Weighing up the COE issue
Some would call it the shifting of goal posts.
But in biker speak, it feels as if somebody had adjusted a motorcycle's handlebar in an awkward forward position and the new riding position feels uncomfortable and unnatural.
Since February's announcement of the new tiered Additional Registration Fee (ARF) structure, many are feeling the pinch.
The rationale behind the new taxation system is to address the fraternity's penchant for costlier motorcycles with Open Market Values (OMV) which rivals small cars.
Under the new system, the first $5,000 of a motorcycle's OMV continues to incur 15 per cent ARF, while the next $5,000 will be at 50 per cent. OMV over $10,000 will incur an ARF of 100 per cent.
What it means is you could now be paying more - between a few thousand dollars and $30,000 - for a new bike.
In principle, the tiered ARF would be helping riders in the market for smaller capacity, commuter-type motorbikes as demand for higher-end bikes drops. But in the face of strong demand for motorcycle Certificate of Entitlements (COEs), premiums have risen to record levels of $8,081 in March's second bidding.
Some industry observers expect COE premiums to dip eventually, citing the end of contributing bike COEs to the Open category. Yet, others believe COE prices will remain high because those who cannot afford exclusive motorcycles simply scale down to "cheaper" bikes, thus remaining in the fight for bike COEs.
Talk of speculation in the bidding process has some bike groups calling for the need for more transparency and safeguards to reflect "real demand".
In the end, it is all about tolerance levels - how much is too much before you sign on the dotted line.
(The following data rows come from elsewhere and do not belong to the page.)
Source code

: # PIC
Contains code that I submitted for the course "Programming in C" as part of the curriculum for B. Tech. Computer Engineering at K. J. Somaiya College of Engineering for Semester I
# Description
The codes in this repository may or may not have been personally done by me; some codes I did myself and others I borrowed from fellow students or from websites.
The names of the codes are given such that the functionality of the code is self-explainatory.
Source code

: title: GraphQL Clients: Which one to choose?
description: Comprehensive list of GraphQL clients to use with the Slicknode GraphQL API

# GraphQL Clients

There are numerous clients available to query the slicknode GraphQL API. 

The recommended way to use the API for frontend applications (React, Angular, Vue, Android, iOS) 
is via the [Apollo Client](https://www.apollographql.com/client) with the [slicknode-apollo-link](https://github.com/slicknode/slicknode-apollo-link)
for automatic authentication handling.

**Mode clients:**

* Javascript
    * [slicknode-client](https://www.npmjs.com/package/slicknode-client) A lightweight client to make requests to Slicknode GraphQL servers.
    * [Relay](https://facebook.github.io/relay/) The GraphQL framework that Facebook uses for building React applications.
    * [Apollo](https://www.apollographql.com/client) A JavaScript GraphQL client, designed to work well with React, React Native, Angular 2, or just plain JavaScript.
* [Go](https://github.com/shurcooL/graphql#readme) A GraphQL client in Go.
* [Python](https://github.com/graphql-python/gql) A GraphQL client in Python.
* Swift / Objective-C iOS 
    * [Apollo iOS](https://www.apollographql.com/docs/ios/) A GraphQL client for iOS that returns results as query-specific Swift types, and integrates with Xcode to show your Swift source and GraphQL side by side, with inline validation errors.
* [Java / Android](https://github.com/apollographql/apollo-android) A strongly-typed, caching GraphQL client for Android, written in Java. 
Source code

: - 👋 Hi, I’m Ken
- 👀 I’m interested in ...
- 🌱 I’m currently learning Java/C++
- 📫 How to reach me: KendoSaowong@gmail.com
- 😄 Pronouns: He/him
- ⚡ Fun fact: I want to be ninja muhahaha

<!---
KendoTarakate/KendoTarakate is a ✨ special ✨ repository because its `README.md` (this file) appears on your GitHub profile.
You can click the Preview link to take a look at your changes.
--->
Despite uncertainties for riders and bike distributors who complain about losing customers, our Retro v Rocket motorcycle supplement reflects the vibrancy on the local bike scene.
From classy two-wheelers to the truly demented speed monsters, we are spoilt for choice.
But should each biker adopt a wait-and-see attitude for the best deals? All I hope is that someone with the right allen keys will come forward to adjust my handlebars to a less painful riding position.